→ **Texte d'étude**
= = = =

Rien n’est perdu… Tout est à gagner !

Le lundi 5 mai 2003

Peu importent les termes employés : retraites par capitalisation, épargnes retraites, épargnes salariales. Ils n’ont qu’une fonction, nous faire avaliser la privatisation des régimes de retraite grâce aux fonds de pension.
Les fonds de pension ne nous protègent pas contre les chocs démographiques. Aucune projection ne fait apparaître de choc. La notion de choc n’est qu’un argument pour justifier la création de fonds de pension. Représentant 15% de la population en 1995, les personnes âgées de plus de 65 ans seront 16,5% en 2005, 18,5% en 2015 et 27% en 2040. Cette courbe représente une évolution régulière. En sachant que l’on ne peut savoir ce qu’il en sera réellement de la démographie française en 2040 !

= = = =

→ **Tâche à faire a**
Recopiez sans rien changer les entrées ci-dessous, depuis leur début jusqu'à la ligne contenant "Prijavi se za novosti i ponude", ces deux bornes comprises. Ne reproduisez pas les images dans votre réponse.

Entrées issues d'une collection
= = = =

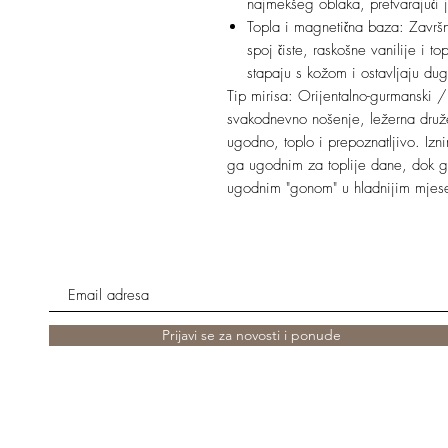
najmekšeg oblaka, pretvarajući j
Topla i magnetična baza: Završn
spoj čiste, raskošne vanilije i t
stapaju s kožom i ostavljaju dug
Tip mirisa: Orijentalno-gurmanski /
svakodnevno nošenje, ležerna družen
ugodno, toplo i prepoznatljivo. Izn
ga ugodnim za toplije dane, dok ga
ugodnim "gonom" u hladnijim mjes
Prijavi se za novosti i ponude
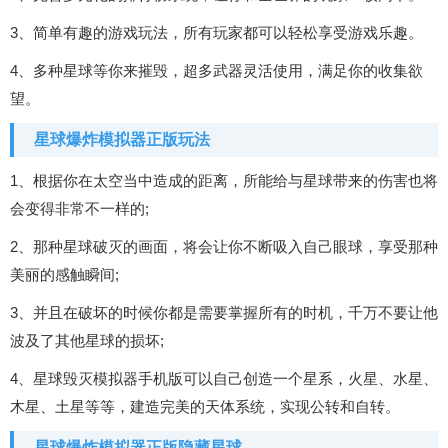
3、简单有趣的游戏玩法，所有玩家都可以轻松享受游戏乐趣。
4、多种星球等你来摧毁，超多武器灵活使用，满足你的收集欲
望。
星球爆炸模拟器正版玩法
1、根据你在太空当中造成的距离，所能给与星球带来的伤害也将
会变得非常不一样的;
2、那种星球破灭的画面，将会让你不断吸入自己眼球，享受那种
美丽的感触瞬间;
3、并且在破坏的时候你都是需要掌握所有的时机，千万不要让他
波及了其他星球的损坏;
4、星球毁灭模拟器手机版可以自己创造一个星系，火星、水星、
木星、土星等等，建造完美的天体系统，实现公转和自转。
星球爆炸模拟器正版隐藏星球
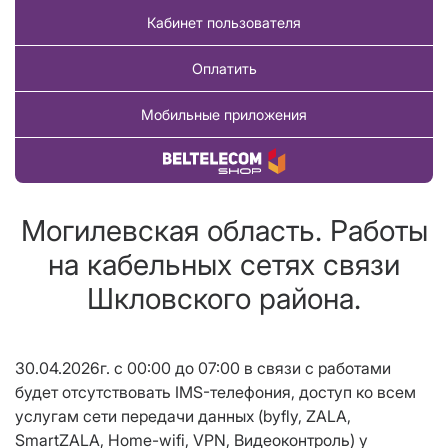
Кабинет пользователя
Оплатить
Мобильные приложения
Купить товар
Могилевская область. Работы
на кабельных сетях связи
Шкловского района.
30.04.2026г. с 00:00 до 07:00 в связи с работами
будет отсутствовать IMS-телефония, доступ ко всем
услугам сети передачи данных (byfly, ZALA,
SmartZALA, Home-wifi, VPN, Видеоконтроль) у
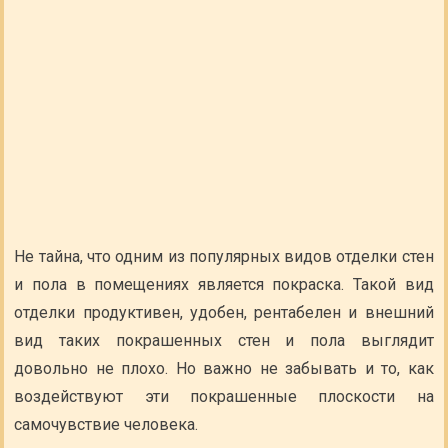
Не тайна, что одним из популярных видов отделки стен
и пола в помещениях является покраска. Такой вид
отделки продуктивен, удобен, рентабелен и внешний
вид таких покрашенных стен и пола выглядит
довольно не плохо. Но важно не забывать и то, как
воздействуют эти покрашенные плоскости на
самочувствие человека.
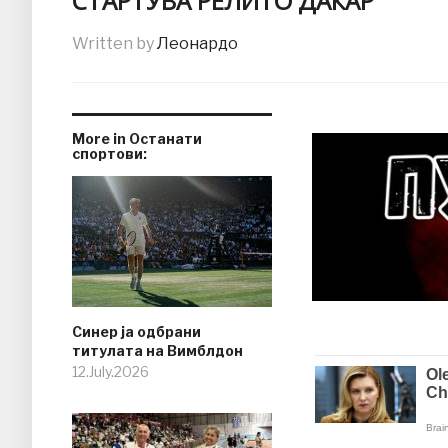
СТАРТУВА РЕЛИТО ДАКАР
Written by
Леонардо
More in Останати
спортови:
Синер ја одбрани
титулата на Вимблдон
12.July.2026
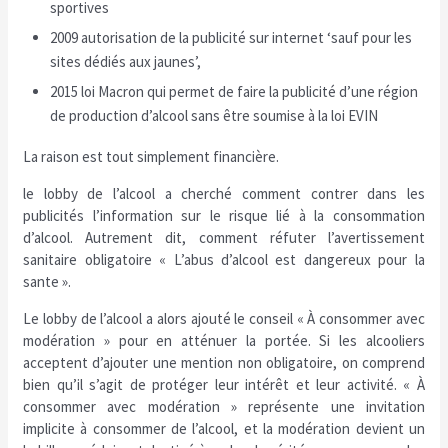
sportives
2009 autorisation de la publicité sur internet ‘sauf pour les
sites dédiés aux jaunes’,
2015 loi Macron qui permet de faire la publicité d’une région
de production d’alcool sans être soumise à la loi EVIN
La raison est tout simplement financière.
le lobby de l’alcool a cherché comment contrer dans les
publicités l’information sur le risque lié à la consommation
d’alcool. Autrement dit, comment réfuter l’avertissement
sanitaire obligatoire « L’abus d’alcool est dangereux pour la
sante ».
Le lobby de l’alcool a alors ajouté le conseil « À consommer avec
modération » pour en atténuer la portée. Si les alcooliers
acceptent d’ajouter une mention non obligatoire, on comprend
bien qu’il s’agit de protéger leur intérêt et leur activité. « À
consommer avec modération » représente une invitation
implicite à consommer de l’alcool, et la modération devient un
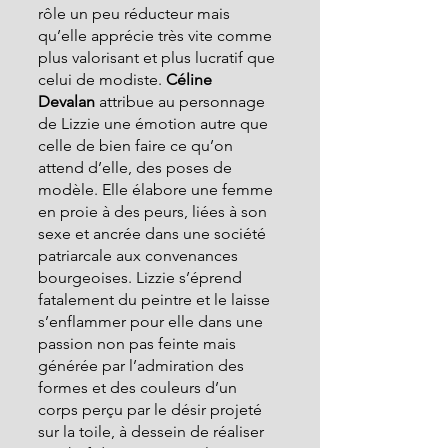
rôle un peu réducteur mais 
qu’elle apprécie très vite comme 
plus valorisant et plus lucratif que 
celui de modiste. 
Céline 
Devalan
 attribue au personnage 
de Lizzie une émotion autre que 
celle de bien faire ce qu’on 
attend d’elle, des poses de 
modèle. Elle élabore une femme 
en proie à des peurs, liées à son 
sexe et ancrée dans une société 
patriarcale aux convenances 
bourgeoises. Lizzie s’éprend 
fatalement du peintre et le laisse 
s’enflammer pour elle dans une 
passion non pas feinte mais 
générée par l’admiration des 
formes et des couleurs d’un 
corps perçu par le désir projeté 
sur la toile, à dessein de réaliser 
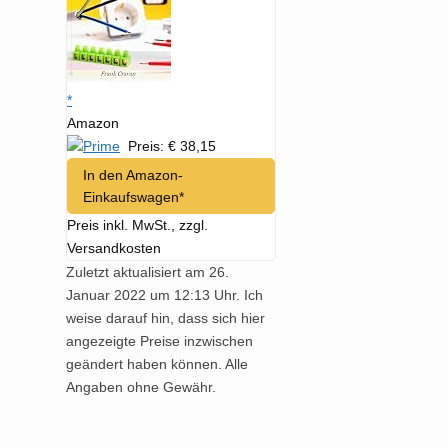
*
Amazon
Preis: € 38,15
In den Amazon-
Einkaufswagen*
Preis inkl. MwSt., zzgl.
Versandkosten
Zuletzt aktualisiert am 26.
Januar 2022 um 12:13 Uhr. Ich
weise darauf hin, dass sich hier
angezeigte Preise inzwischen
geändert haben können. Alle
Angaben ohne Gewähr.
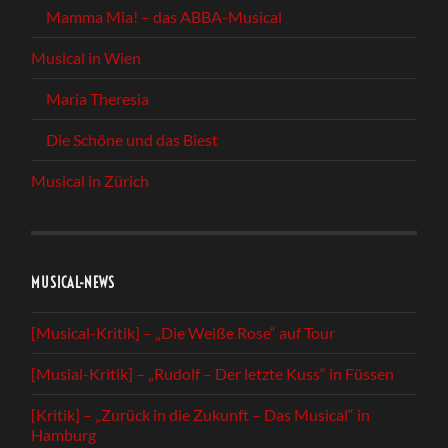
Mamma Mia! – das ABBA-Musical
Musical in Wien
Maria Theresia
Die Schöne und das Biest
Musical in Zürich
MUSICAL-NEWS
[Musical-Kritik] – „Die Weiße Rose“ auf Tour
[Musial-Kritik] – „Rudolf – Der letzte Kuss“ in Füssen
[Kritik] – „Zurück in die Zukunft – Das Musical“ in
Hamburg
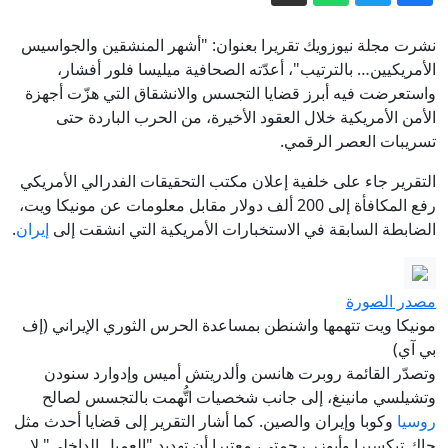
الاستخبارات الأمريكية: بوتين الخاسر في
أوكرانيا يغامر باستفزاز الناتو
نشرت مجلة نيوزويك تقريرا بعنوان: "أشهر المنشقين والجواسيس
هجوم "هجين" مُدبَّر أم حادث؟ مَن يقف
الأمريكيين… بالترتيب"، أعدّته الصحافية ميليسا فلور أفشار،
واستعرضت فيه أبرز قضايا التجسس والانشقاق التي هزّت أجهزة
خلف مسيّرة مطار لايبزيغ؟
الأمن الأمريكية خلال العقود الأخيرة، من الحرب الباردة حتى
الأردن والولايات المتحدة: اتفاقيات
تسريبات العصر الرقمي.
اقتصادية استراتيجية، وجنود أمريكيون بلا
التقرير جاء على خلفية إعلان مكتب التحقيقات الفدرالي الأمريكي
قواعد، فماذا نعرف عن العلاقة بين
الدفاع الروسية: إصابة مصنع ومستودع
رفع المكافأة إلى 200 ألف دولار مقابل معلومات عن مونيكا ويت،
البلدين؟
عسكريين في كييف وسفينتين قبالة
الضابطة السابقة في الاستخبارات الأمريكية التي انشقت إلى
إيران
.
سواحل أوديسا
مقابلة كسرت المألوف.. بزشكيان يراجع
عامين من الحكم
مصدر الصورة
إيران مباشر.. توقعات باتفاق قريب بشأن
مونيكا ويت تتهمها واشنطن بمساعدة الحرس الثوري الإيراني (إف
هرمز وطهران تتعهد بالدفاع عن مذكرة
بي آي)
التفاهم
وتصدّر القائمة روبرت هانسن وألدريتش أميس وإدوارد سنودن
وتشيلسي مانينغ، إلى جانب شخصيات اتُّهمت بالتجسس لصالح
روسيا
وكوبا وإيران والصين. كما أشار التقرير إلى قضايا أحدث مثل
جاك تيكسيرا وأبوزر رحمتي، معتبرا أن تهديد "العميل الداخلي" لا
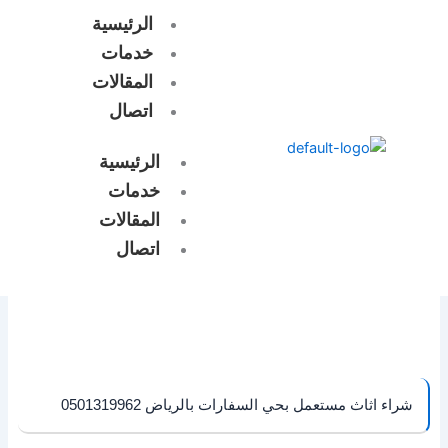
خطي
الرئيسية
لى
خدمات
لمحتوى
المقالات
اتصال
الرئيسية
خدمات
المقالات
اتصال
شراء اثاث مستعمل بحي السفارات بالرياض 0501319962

= = = =

→ **Tâche à faire b**
Répondez à ces questions sur le texte sur les retraites :
(i) Quelle date figure en tête du texte sur les retraites ?
(ii) Quels trois termes le texte sur les retraites cite-t-il comme employés pour désigner la même chose ?
(iii) Quelle part de la population représentaient les personnes âgées de plus de 65 ans en 1995 ?

→ **Résultat de l'exercice a**
najmekšeg oblaka, pretvarajući j
Topla i magnetična baza: Završn
spoj čiste, raskošne vanilije i t
stapaju s kožom i ostavljaju dug
Tip mirisa: Orijentalno-gurmanski /
svakodnevno nošenje, ležerna družen
ugodno, toplo i prepoznatljivo. Izn
ga ugodnim za toplije dane, dok ga
ugodnim "gonom" u hladnijim mjes
Prijavi se za novosti i ponude

→ **Résultat de l'exercice b**
(i) Le lundi 5 mai 2003.
(ii) Retraites par capitalisation, épargnes retraites et épargnes salariales.
(iii) 15 %.